How to listen: A Three-Phase Framework

Phase One: Prepare to observe and absorb.

Elias says one of the biggest obstacles she encounters when she teaches negotiation is a lack of curiosity about the other person’s perspective and world view.

“A lot of times I see people rush through the negotiation too fast, and students will say, ‘If this were real, I would have spent more time on it’,” Elias explains. “But if you're really trying to understand another person, you’re trying to talk to them at length and ask them a lot of questions.”

She adds, “Sometimes we take too narrow of a view of what would be relevant in the negotiation, only focusing on the main issues on the table. If you can develop a curiosity about the other person, you're going to be a better listener and more expansive about what you're considering in the negotiation.”

The first phase of the framework is understanding that gaining leverage in a negotiation can begin before any words are exchanged.

“Effective negotiators prepare well by doing their research,” Elias says. “As they gather information and reflect on what they know, they also embrace the fact that there is a lot that they do not know.”

The core aim of this phase is to create conditions for openness. And to do that, Elias says, you must center yourself to quiet powerful cognitive traps, including confirmation bias.

Skilled negotiators bring an authentic curiosity to the discussion. “Embrace what you do not know,” she adds.

Phase Two: Engage and Interpret Signals

This phase is about being present during the conversation and taking note of various signals, including the dynamics of who’s who in the room.

“As effective listeners enter into a conversation, they take note of nonverbal cues such as the physical positioning of others in the room and their emotional states,” says Elias. “These observations provide additional information, perhaps about what has unfolded previously, to guide a communication strategy.”

Negotiators can absorb valuable information from all of these signals.

Doing so requires listening beyond words, attending to emotions and group dynamics, mirroring and paraphrasing conversations, and asking open-ended questions.

Phase Three: Monitor the Agreement as Partners

Elias says that negotiation courses tend to focus mostly on securing an agreement and neglect what happens next.

“Listening should not end when agreement is reached,” she says.

On the contrary.

“A lot of where value is created is in the phase after an agreement is created,” Elias says. “During the implementation phase, you need to continue to have curiosity, flexibility and awareness of the other person because there might be ways you need to tweak the agreement, or things that you hadn't thought of before that need to be considered.”

You should also broaden your audience as the implementation phase unfolds. “Additional stakeholders who were not parties during the negotiation might emerge as critical to a deal’s success,” she adds.

The key takeaway from this phase is to maintain contact with more parties and remain open to adjustments.

Talk Less.

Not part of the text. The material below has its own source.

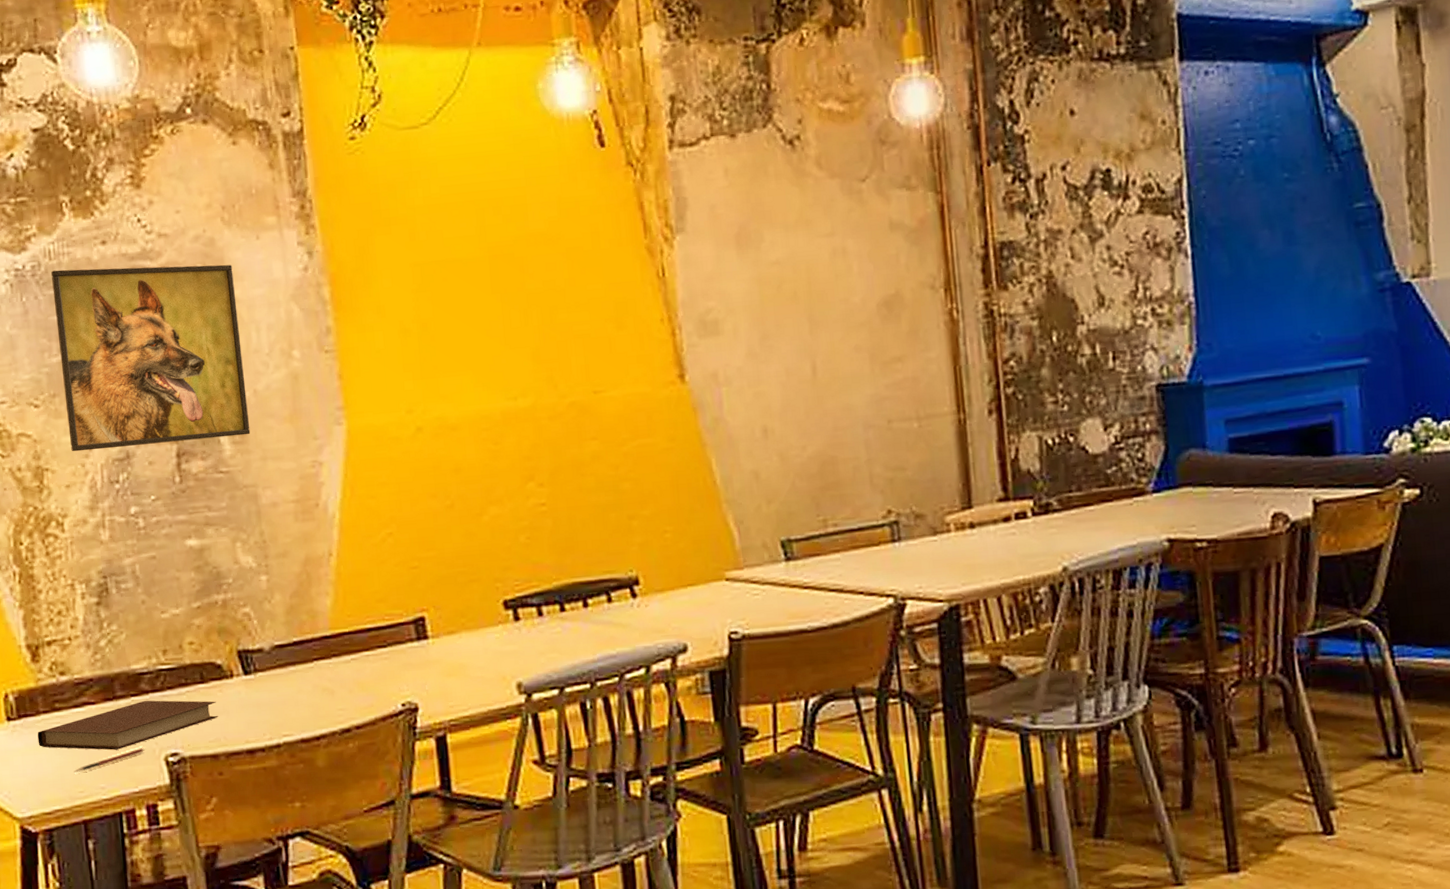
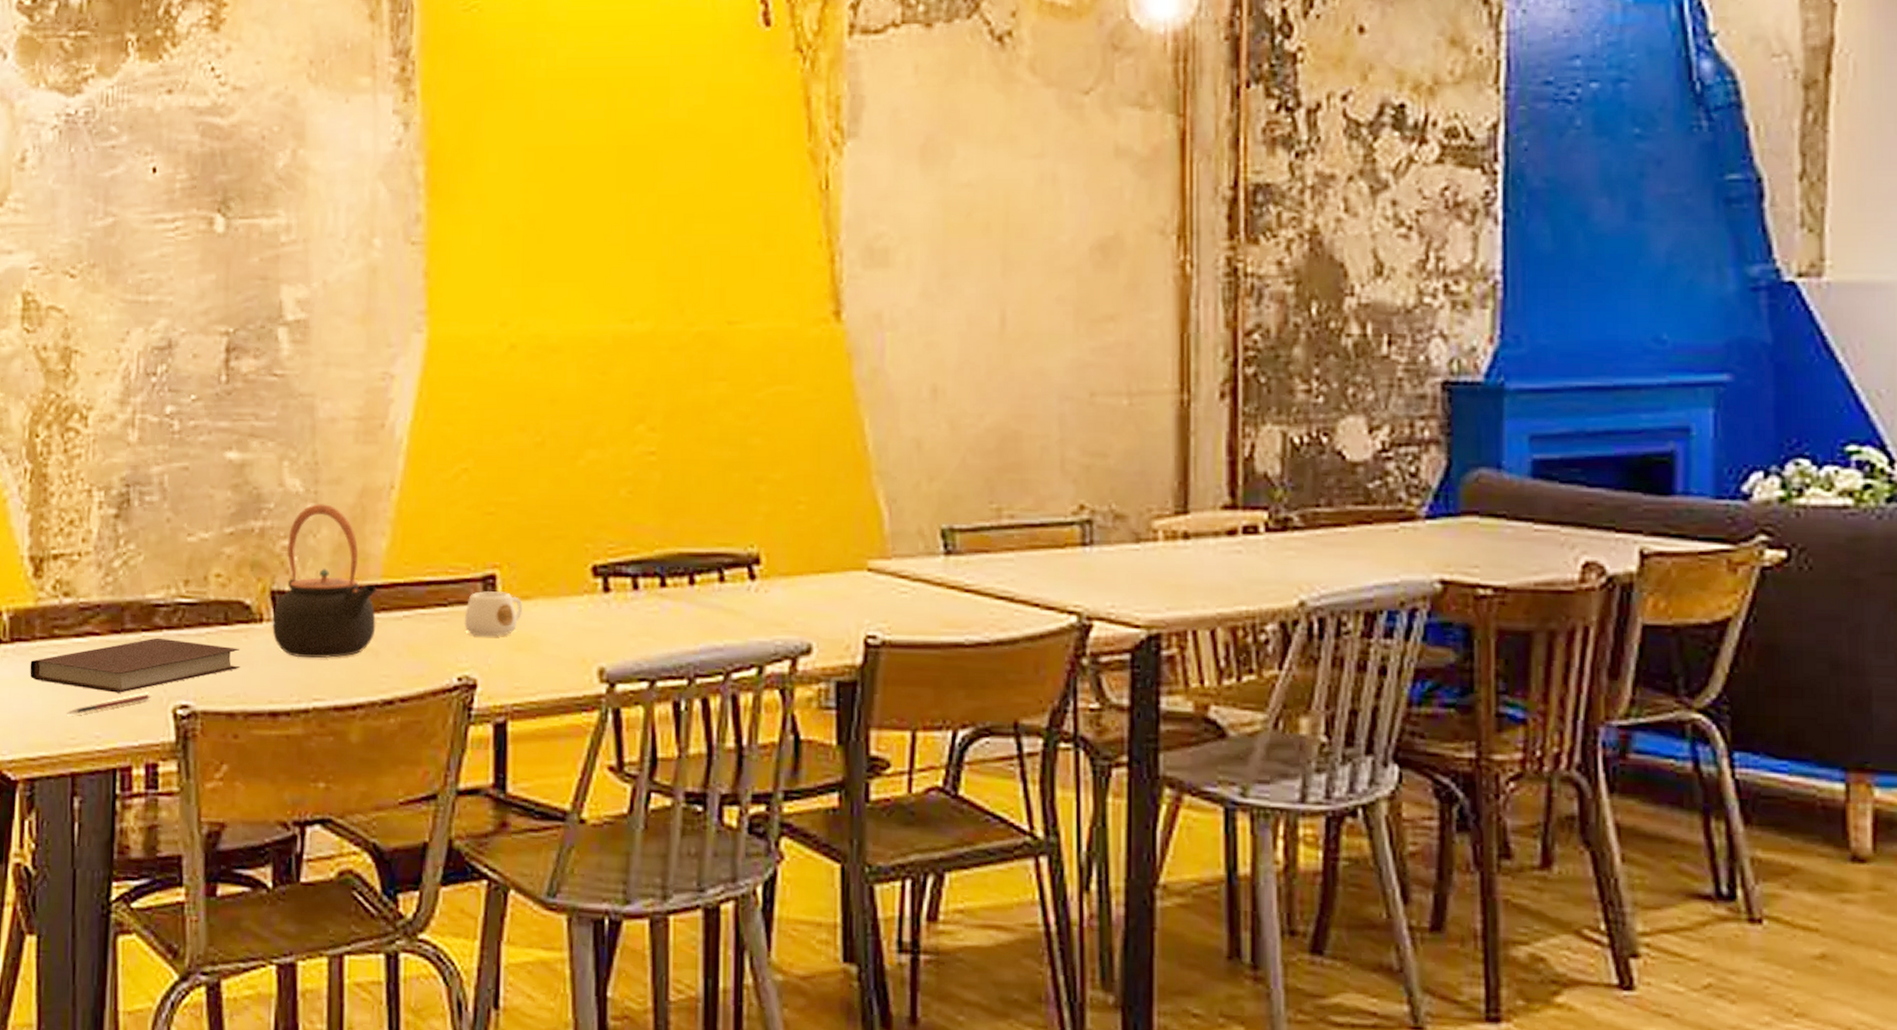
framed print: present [51,264,251,452] -> none [105,119,315,334]
teapot: none [241,574,329,703] -> present [272,503,377,659]
mug: none [402,630,450,668] -> present [464,591,523,637]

Listen Better.

While listening is one of the most powerful tools a negotiator can bring to the table, we can all benefit from being good listeners. That means listening carefully and purposefully to other people.

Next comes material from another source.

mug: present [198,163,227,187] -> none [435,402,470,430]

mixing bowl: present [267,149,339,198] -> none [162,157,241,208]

Professor Allison Elias is author of the new technical note, “Listening: A Negotiator’s Playbook,” published by Darden Business Publishing (December 2025).

About the Expert

Allison Elias

Assistant Professor of Business Administration

Elias teaches communication and negotiation, with particular expertise in storytelling, careers, and conflict. Her research investigates historical and contemporary issues of gender and diversity in occupations and organizations, with a focus on the influence of social movements on corporate practices. Elias’ book was named a Best Summer Book of 2023: Business by the Financial Times and was a finalist for the Hagley Prize, awarded by the Business History Conference, for the best book in business history.

Before coming to Darden, Elias taught at the Wharton School, University of Pennsylvania; the Owen Graduate School of Management, Vanderbilt University; the SC Johnson College of Business, Cornell University; and the ILR School, Cornell University.